Blank screen when using the migration plugin

invisnet · February 26, 2020, 1:35pm

It could very well be the opcache. It’s easy enough to find out:

var_dump(opcache_get_configuration());

If you can run that on the same server it’ll tell you how the host has configured the opcache. opcache.revalidate_freq is the most obvious thing to look for.

trying · February 27, 2020, 3:31pm

Thanks @wadestriebel @invisnet @james

First I’ll say that configuring opcache is new to me, but I have invested some time reading and experimenting.

Value in seconds.

Obviously in a custom development environment it’s probably at 0 and all is good.

Default vs commonly set values appear to range:

2 (default according to PHP: Runtime Configuration - Manual)
60 popular in several tech sites I visited
3600 in Production environment or even negated with opcache.validate_timestamps set to FALSE but hopefully these users would be well aware of the issue.

Shared hosting environments will presumably vary.

I used a replica and tried a limited number of runs at 2, 5, 10, 15, 60. Based on limited number of runs:

60 was always problematic
It worked once at 15 but failed once at 10, so obviously timing dependent.

▶ DATA EXTRACT
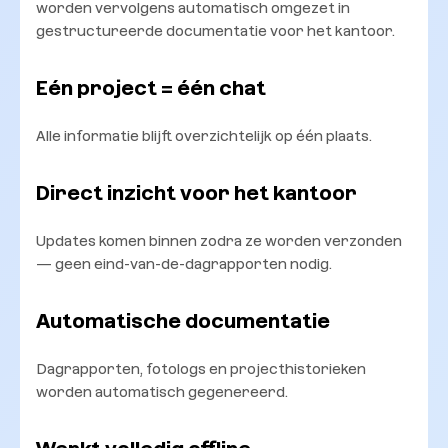
worden vervolgens automatisch omgezet in
gestructureerde documentatie voor het kantoor.
Eén project = één chat
Alle informatie blijft overzichtelijk op één plaats.
Direct inzicht voor het kantoor
Updates komen binnen zodra ze worden verzonden
— geen eind-van-de-dagrapporten nodig.
Automatische documentatie
Dagrapporten, fotologs en projecthistorieken
worden automatisch gegenereerd.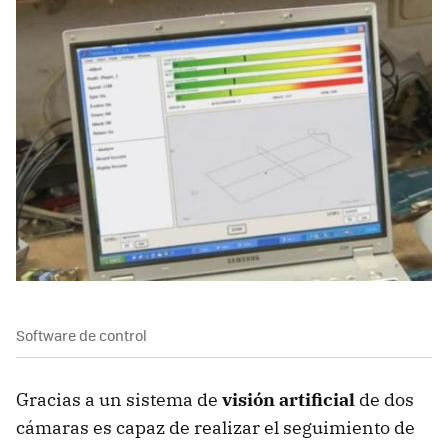
Software de control
Gracias a un sistema de
visión artificial
de dos
cámaras es capaz de realizar el seguimiento de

▶ PROBLEM DESCRIPTION
In the forum thread, what does the PHP manual give as the default value of opcache.revalidate_freq?

▶ EXERCISE ANSWER
2 seconds.